TEMPO.CO, Jakarta - Dewan Perwakilan Rakyat (DPR) menetapkan kasus tumpahan minyak di Balikpapan, Kalimantan Timur merupakan kejadian luar biasa.
Penetapan status itu disampaikan Ketua Komisi VII DPR Gus Irawan Pasaribu saat rapat kerja dengan PT Pertamina (Persero), Kementerian Lingkungan Hidup dan Kehutanan, Kementerian Energi dan Sumber Daya Mineral serta Kepolisian Daerah Kalimantan Timur, Senin, 16 April 2018. "Kita melihat ini sesuatu kejadian luar biasa yang rasanya tidak boleh terulang lagi," kata kata Gus usai rapat kerja.

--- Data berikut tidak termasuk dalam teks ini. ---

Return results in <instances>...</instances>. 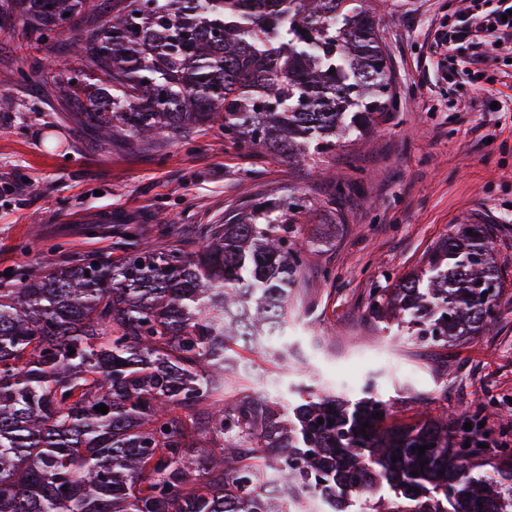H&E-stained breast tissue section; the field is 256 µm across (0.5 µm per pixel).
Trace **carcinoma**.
Returning <instances> with one entry per match:
<instances>
[{
  "mask_svg": "<svg viewBox=\"0 0 512 512\" xmlns=\"http://www.w3.org/2000/svg\"><path fill=\"white\" fill-rule=\"evenodd\" d=\"M2 21L39 53L17 81L51 88L104 144L218 122L236 145L316 165L395 103L371 0H0ZM59 50L74 66L56 67ZM309 212L258 201L193 250L126 224L123 254L0 288V512H296L305 494L329 512H512V452L484 457L478 411L450 432L446 415L396 423L371 392L228 395L242 352L290 356L258 340L294 320ZM492 237L461 225L371 312L432 343L479 333L503 288Z\"/></svg>",
  "mask_w": 512,
  "mask_h": 512,
  "instance_id": "1",
  "label": "carcinoma"
}]
</instances>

Baca: Tumpahan Minyak di Balikpapan, TNI AL Beberkan Temuan Lain
Menurut Gus Irawan ada tiga alasan yang mendasari kasus itu sebagai kejadian luar biasa. Pertama, timbul korban jiwa akibat kebocoran minyak itu. Kementerian Lingkungan Hidup mencatat ada lima korban jiwa hingga saat ini.
Kedua, minyak telah mencemari lingkungan. Kementerian Lingkungan Hidup memperkirakan luas tumpahan minyak mencapai 13 ribu hektare. Menurut Menteri Lingkungan Hidup Siti Nurbaya Bakar, lapisan minyak masih ditemukan di perairan, tiang, dan kolong rumah pasang surut penduduk di lima daerah, yakni Kelurahan Margasari, Kelurahan Kampung Baru Hulu, Kelurahan Kampung Baru Hilir, Kelurahan Kariangau, dan Kecamatan Balikpapan Barat.
Simak: Pertamina Sediakan Pipa Pengganti yang Putus di Balikpapan
Adapun alasan ketiga, kebocoran terjadi di obyek vital. Padahal, kata Gus Irawan, obyek vital seharusnya mendapat pengawasan ketat. "Tapi ternyata kejadian," ujarnya.
Tumpahan minyak mentah terjadi di perairan Teluk Balikpapan pada 31 Maret 2018. Kebocoran minyak terjadi diduga akibat patahnya pipa penyalur minyak mentah dari Terminal Lawe-lawe di Penajam Paser Utara ke kilang Balikpapan.
Pipa yang dipasang pada 1998 itu putus dan bergeser sekitar 120 meter dari posisi awalnya. Penyebab pipa patah mengarah pada kapal MV Ever Judger. Jangkar kapal seberat 12 ton diduga tersangkut di pipa, lalu menggaruknya hingga patah.